[Stored data]
○ ○ ○ ○ ○
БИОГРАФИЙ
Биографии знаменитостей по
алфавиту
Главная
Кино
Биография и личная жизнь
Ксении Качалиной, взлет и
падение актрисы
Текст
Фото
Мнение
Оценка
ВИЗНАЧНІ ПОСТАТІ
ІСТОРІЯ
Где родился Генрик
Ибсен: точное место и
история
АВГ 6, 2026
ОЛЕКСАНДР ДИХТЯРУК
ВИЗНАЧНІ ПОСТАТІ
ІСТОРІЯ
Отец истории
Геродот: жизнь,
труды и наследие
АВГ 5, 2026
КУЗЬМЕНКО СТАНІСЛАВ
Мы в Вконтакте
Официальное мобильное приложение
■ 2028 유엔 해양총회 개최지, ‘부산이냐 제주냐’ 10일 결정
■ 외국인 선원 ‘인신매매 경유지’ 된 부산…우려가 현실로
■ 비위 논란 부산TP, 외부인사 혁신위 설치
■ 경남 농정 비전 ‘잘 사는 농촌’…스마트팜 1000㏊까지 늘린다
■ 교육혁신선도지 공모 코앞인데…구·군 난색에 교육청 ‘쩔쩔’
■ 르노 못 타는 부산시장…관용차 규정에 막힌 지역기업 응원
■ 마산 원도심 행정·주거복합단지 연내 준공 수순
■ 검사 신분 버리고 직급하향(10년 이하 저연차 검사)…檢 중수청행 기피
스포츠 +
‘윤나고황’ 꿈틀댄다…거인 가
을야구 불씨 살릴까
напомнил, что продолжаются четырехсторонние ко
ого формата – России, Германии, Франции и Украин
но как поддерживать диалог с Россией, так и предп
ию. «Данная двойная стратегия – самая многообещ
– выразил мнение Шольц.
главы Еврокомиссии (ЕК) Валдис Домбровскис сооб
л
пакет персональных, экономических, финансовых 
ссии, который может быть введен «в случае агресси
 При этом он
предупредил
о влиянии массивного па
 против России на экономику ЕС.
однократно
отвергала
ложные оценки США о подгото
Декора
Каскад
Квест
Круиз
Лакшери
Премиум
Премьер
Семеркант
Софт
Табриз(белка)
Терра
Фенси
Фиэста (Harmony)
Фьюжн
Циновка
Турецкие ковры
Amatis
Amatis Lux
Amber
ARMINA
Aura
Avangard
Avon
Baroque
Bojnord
○ ○ ○ ○ ○
#### REQUIREMENT:
Please state how many lines in the items contain the string "России", and reply with only that number.

#### ANSWER FOR THE TASK:
2